É uma verdadeira conquista termos no Brasil PrEP e PEP disponíveis no SUS, mas também é revoltante saber que existem profissionais de saúde que se recusam a oferecer essas estratégias de prevenção para pessoas que estão sob risco de se infectarem por HIV simplesmente "porque não concordam".
São frequentes os relatos de casos em que profissionais da saúde usam o atendimento de pessoas que procuram os serviços de saúde com indicação de utilização dessas profilaxias para aplicar nelas um sermão carregado de preconceitos e julgamentos baseados apenas em suas crenças pessoais e não na ciência existente da prevenção do HIV.

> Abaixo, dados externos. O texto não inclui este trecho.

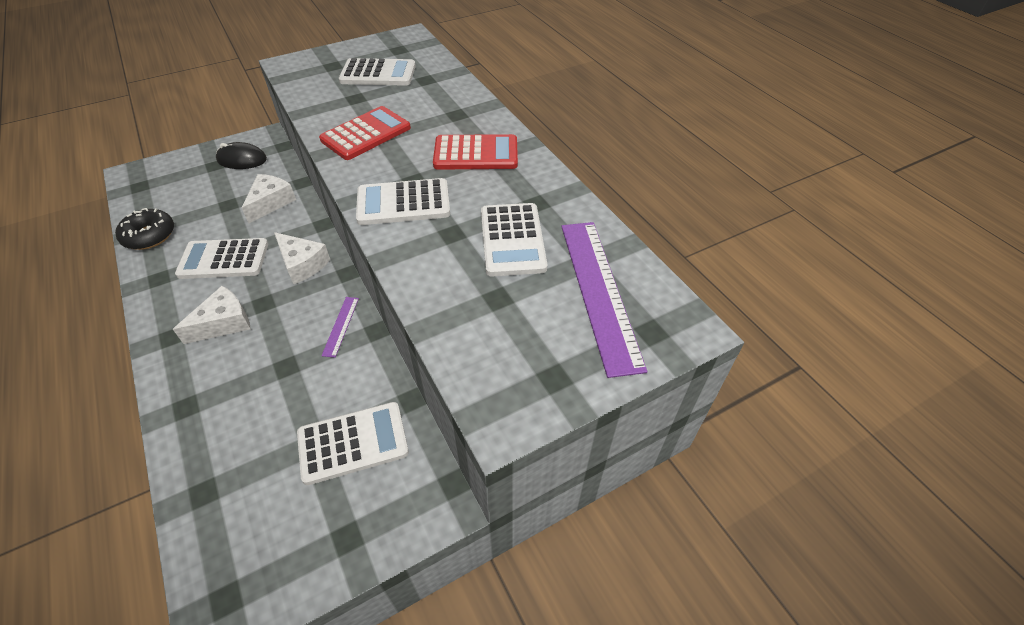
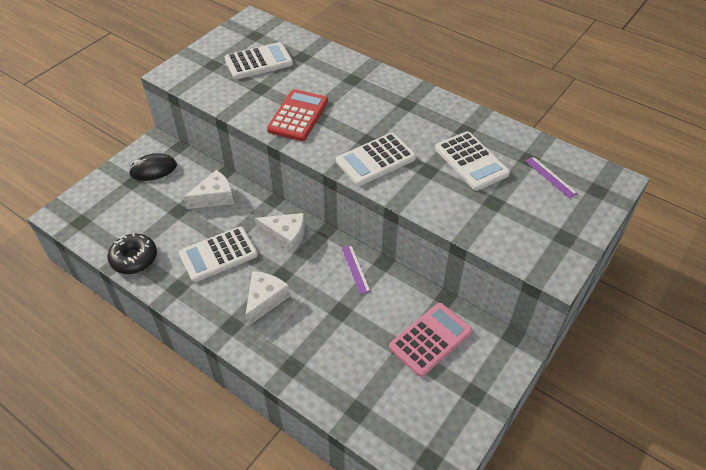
camera: 25 degrees left, 0 degrees up
white cheese [242,174,296,223] -> white cheese turned 60 degrees clockwise [184,170,234,209]
white calculator [297,402,409,485] -> pink calculator [389,303,472,377]
red calculator [433,134,518,170] -> none
purple ruler [561,222,647,378] -> purple ruler [525,156,578,198], size x0.45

Foi assim, por exemplo, o caso de um paciente que acompanho que, ao buscar PEP em um hospital público de São Paulo depois de uma relação sexual sem camisinha, teve que ouvir do profissional de plantão que "na hora de trepar é burro e não pensa, e agora vem aqui encher meu plantão com uma besteira dessas". Quando na verdade penso que a fala deveria ser "você fez certo em buscar a PEP rapidamente, pois assim vai evitar que se infecte com o HIV e tenha que lidar com isso pelo resto da sua vida".
A PrEP e a PEP já estão regulamentadas no SUS desde 2018 e 2010, respectivamente. Mas ainda hoje o acesso a essas estratégias de prevenção pode ser bastante difícil, e uma das principais barreiras é a objeção de profissionais da saúde.
De fato, existe no Código de Ética Médica o dispositivo da Objeção de Consciência, que permite que um médico se recuse a realizar um procedimento com o qual não concorda, desde que o paciente não fique desassistido com essa decisão, que não sejam casos de urgência ou emergência, ou que a recusa não traga danos à saúde do paciente.
Os motivos que levam à recusa de atendimento por um profissional da saúde podem ser vários, mas com frequência as argumentações são de ordem moral ou religiosa. Isso fica claro em um trabalho realizado por pesquisadores da Faculdade de Medicina da USP e publicado este mês na revista internacional AIDS Research and Human Retroviruses.
No estudo, um questionário foi aplicado a 370 médicos infectologistas brasileiros para avaliar o nível de conhecimento deles sobre a PrEP e quais fatores poderiam influenciar suas atitudes e desejo de prescrever a PrEP para diferentes perfis de pessoas. A análise dos dados mostrou que claramente os médicos que tinham alguma religião tiveram significativamente maior receio de prescrever a estratégia de prevenção para seus pacientes, mesmo que eles tivessem os critérios de vulnerabilidade ao HIV necessários para usar PrEP.
É claro que profissionais de saúde podem ter uma religião e quaisquer opiniões sobre qualquer assunto, mas não podem em hipótese alguma deixar que isso interfira no acolhimento e no atendimento que presta para seus pacientes.
Não podem trocar o conhecimento técnico e científico pela sua própria crença, sobretudo quando se tratam de intervenções de saúde que podem mudar definitivamente a vida das pessoas que atende, como no caso de uma gestação ou da prevenção do HIV.
O acolhimento das demandas de saúde física e mental dos seus pacientes faz parte das atribuições de um profissional da saúde, e a falta dele, seja por discriminação, intolerância ou preconceito, é uma das principais causas da não vinculação de pacientes aos serviços de saúde.
Os profissionais da saúde devem atuar como facilitadores da saúde e não como obstáculos. E é o papel de todos nós cobrar isso deles.